Rencontre, 8 février 2018

Amphi B, ENS de Lyon, site Monod


10:30 – 12:00
Prakash Panangaden (Mc Gill University, Canada)

Equational reasoning is a central part of mathematics. The traditional theory links the equational logic and monads on the category of sets. More precisely, one can define an algebraic theory by giving a set of operations and equations. One can then show that the collection of algebras defined by these equations form the algebras for a monad on the category of sets. One has classical theorems like the completeness and variety theorems of Birkhoff. We consider a modified notion of equation where the equality symbol is annotated with a real number so we can write s =_e t with the interpretation that the terms "s" and "t" are within "e" of each other. We develop the metatheory and obtain analogues of Birkhoff's theorem. Furthermore, we show that this extended notion of equational definition yields algebras of monads on the category of metric spaces. What makes the theory interesting is the fact that well known metric spaces of probability distributions can be defined by such equations.

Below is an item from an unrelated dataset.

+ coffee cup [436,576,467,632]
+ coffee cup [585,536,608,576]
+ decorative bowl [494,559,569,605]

This is joint work with Radu Mardare and Gordon Plotkin.

14:00 – 15:00
Justin Hsu (University College London, UK)

Many program properties are relational, comparing the behavior of a program (or even two different programs) on two different inputs. While researchers have developed various techniques for verifying such properties for standard, deterministic programs, relational properties for probabilistic programs have been more challenging. In this talk, I will survey recent developments targeting a range of probabilistic relational properties, with motivations from privacy, cryptography, machine learning. The key idea is to meld relational program logics with an idea from probability theory, called a probabilistic coupling. The logics allow a highly compositional and surprisingly general style of analysis, supporting clean proofs for a variety of probabilistic relational properties.

15:30 – 16:30
Thomas Ehrhard (IRIF, Univ. Paris Diderot)

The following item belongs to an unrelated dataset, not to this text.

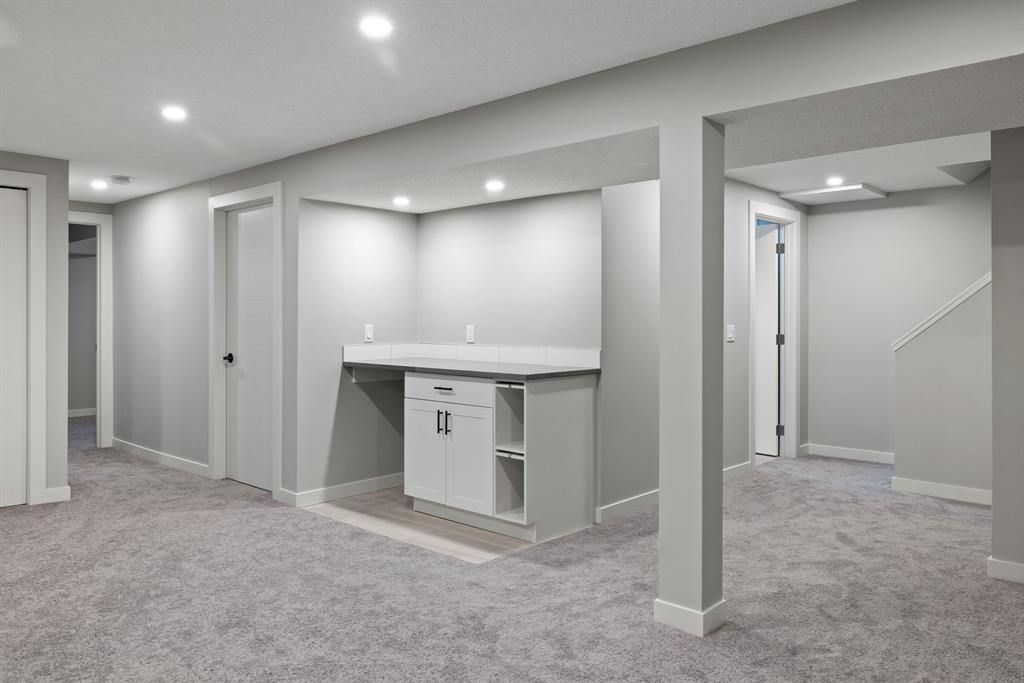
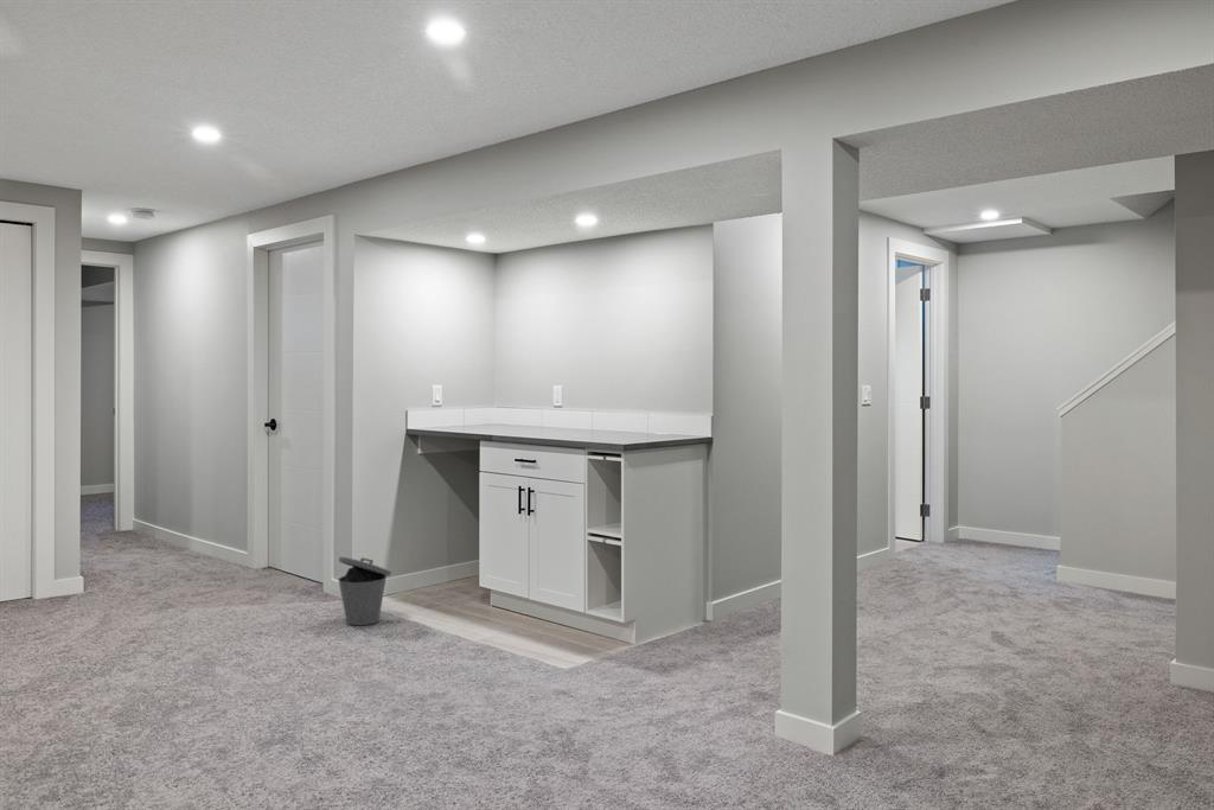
+ trash can [337,556,392,626]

Joint work with Michele Pagani and Christine Tasson

The Probabilistic Coherence Space (PCS) model provides a denotational semantics for probabilistic functional languages (with full recursion and recursive types) where programs are interpreted as power series with non-negative real coefficients. It has interesting properties (such as a Full Abstraction property), but seems to be essentially limited to discrete probabilities. To overcome this limitation, we replace PCSs with positive cones, which generalize them quite naturally, and power series with Scott-continuous functions which are "stable" in a sense that we will explain. A typical object of this new model is the cone of finite measures on the real line which seems impossible to represent as a PCS. Raphaëlle Crubillé has shown recently that this extension of the PCS model is conservative.